= Objective =
Copy every line of classification for each item below word for word, leaving the pictures out of your answer.

** begin Exercise inputs **

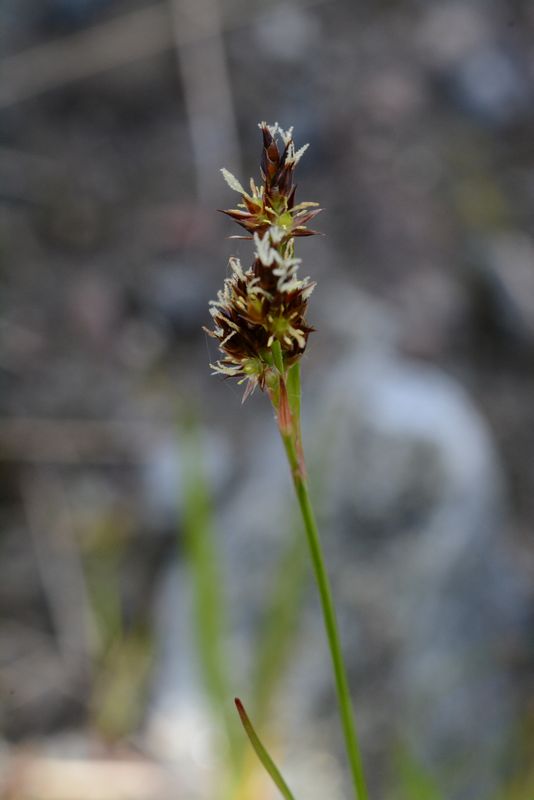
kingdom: Plantae
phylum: Tracheophyta
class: Liliopsida
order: Poales
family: Juncaceae
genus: Luzula
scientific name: Luzula multiflora
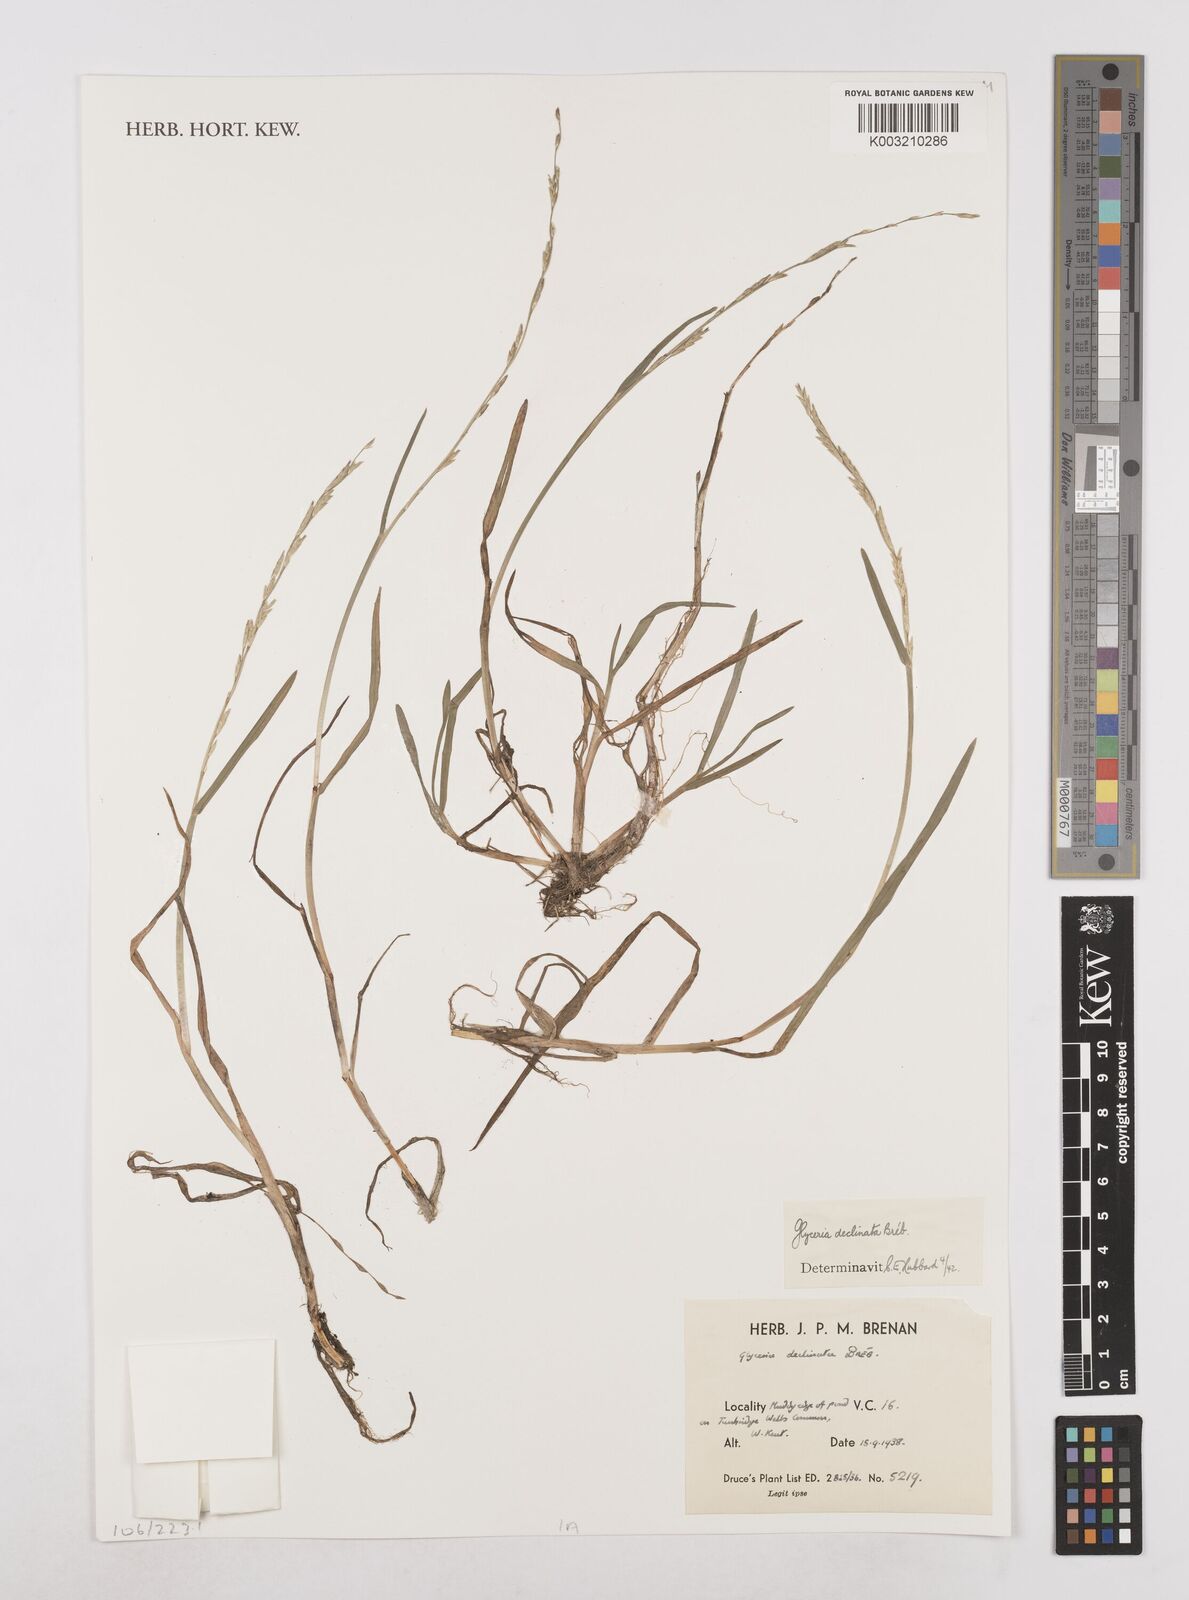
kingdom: Plantae
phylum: Tracheophyta
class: Liliopsida
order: Poales
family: Poaceae
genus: Glyceria
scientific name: Glyceria declinata
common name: Small sweet-grass
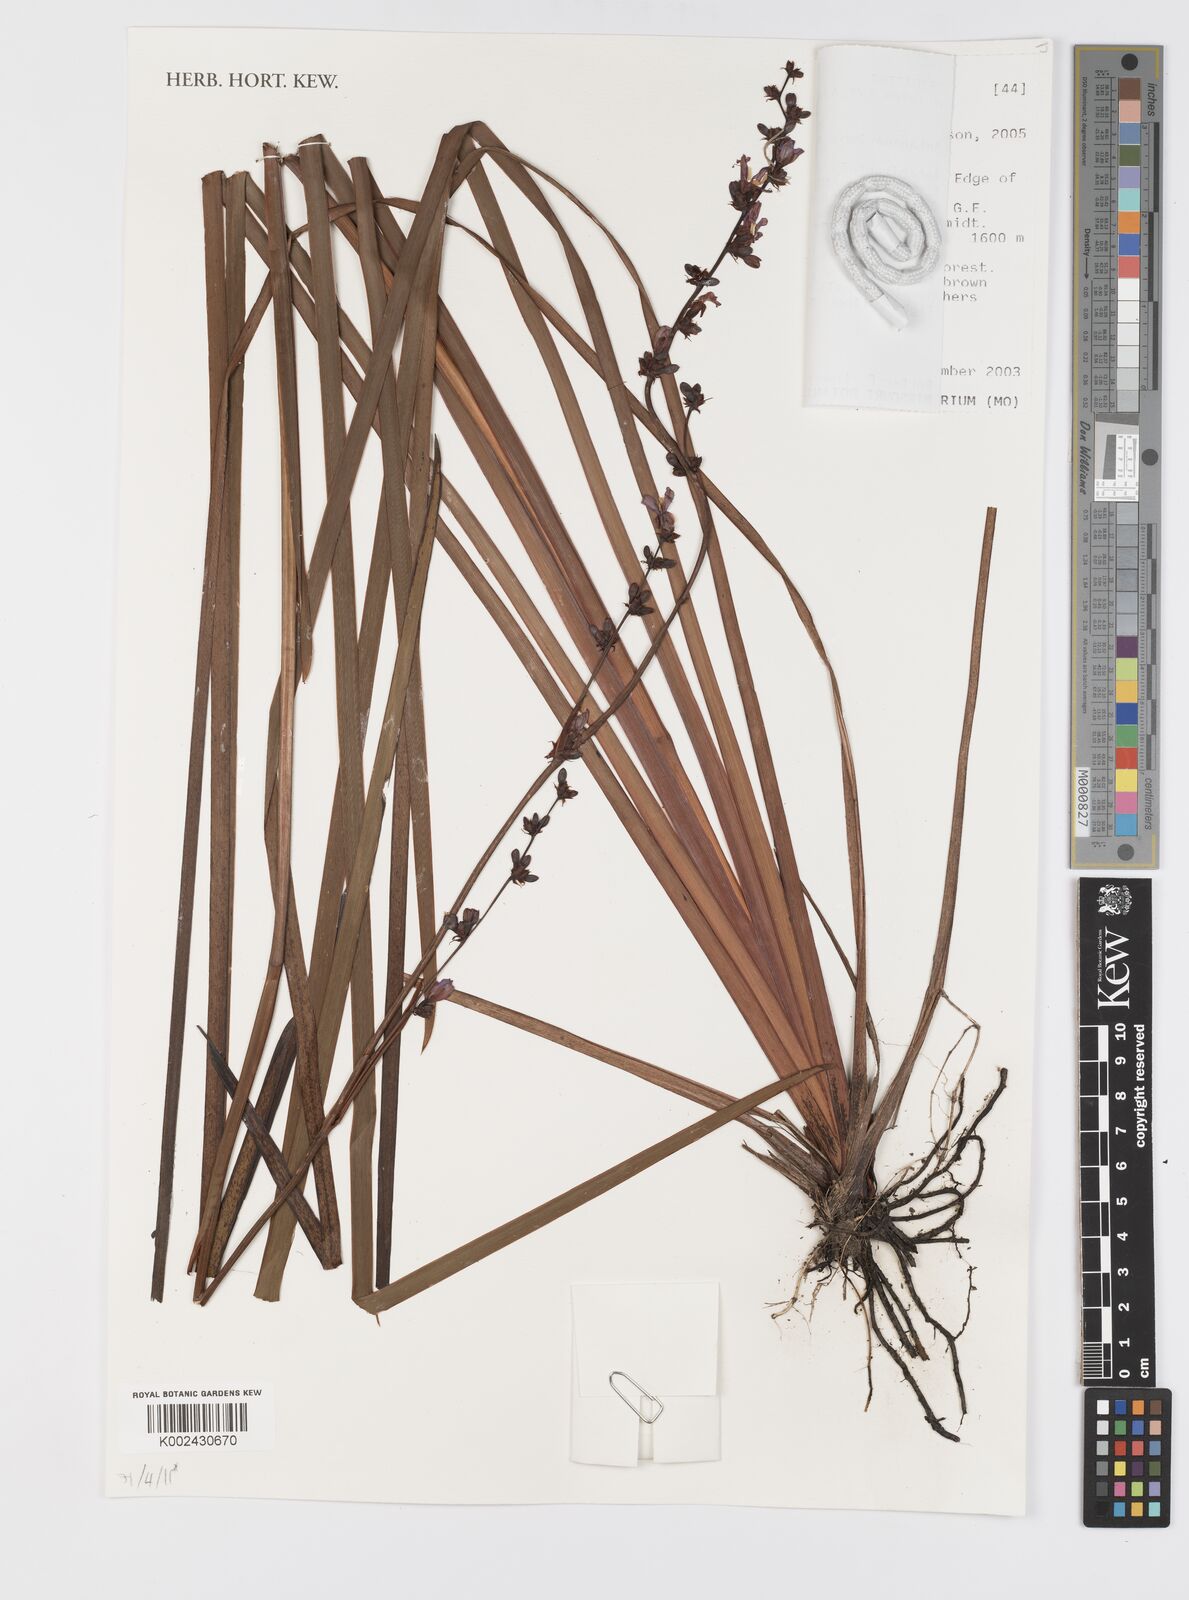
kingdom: Plantae
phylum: Tracheophyta
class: Liliopsida
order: Asparagales
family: Iridaceae
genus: Aristea
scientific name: Aristea kitchingii
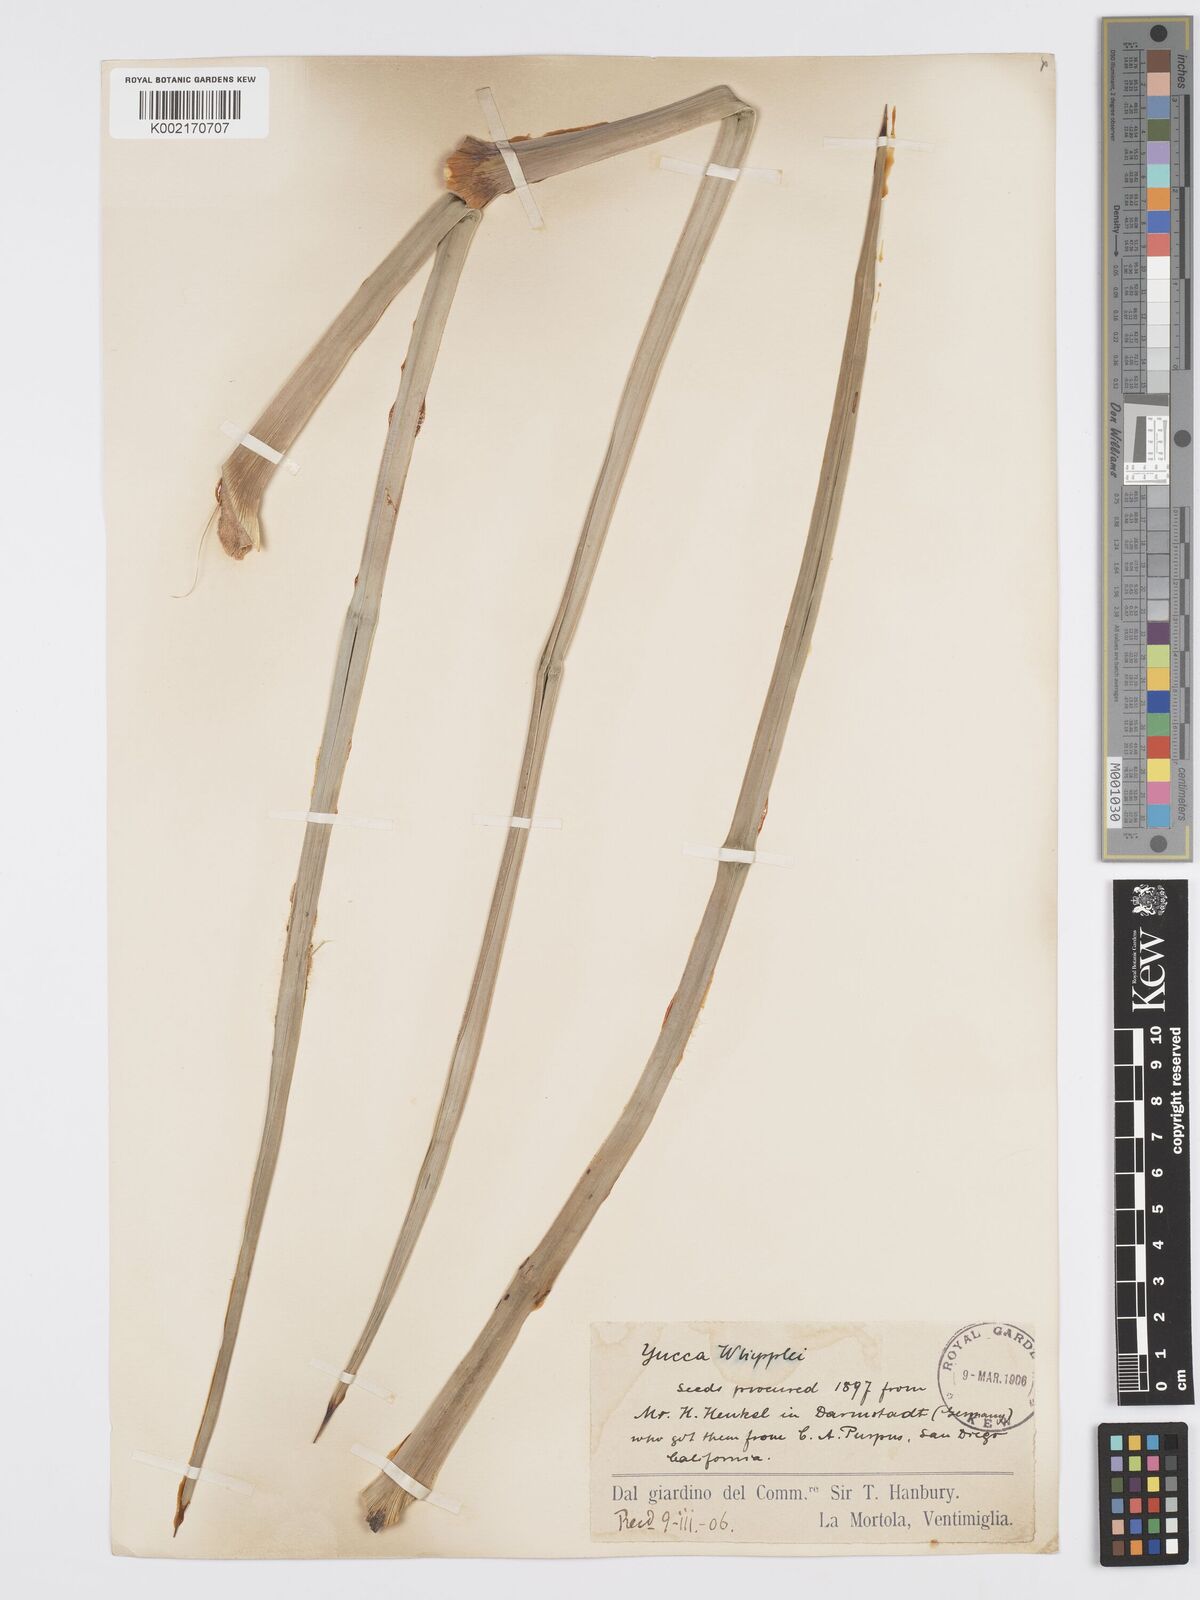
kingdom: Plantae
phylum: Tracheophyta
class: Liliopsida
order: Asparagales
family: Asparagaceae
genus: Hesperoyucca
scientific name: Hesperoyucca whipplei
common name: Our lord's-candle
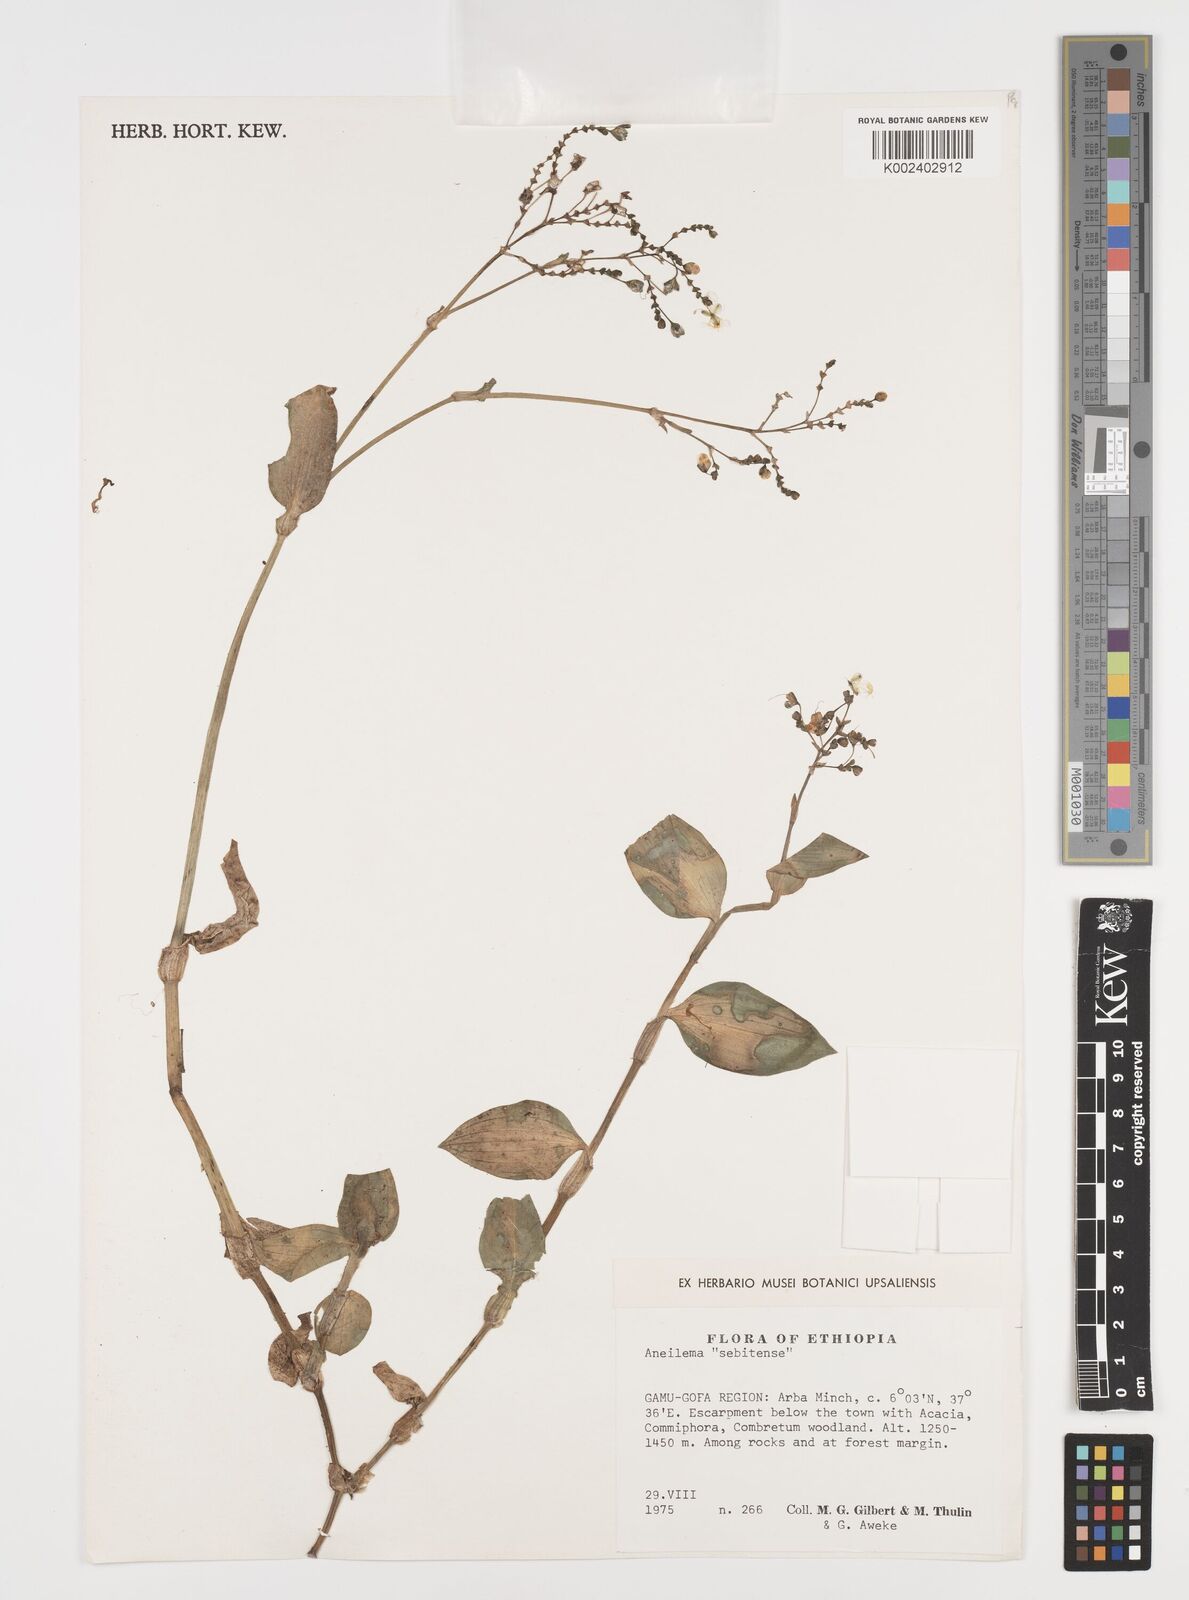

** end Exercise inputs **

= Completed task =
kingdom: Plantae
phylum: Tracheophyta
class: Liliopsida
order: Poales
family: Juncaceae
genus: Luzula
scientific name: Luzula multiflora
kingdom: Plantae
phylum: Tracheophyta
class: Liliopsida
order: Poales
family: Poaceae
genus: Glyceria
scientific name: Glyceria declinata
common name: Small sweet-grass
kingdom: Plantae
phylum: Tracheophyta
class: Liliopsida
order: Asparagales
family: Iridaceae
genus: Aristea
scientific name: Aristea kitchingii
kingdom: Plantae
phylum: Tracheophyta
class: Liliopsida
order: Asparagales
family: Asparagaceae
genus: Hesperoyucca
scientific name: Hesperoyucca whipplei
common name: Our lord's-candle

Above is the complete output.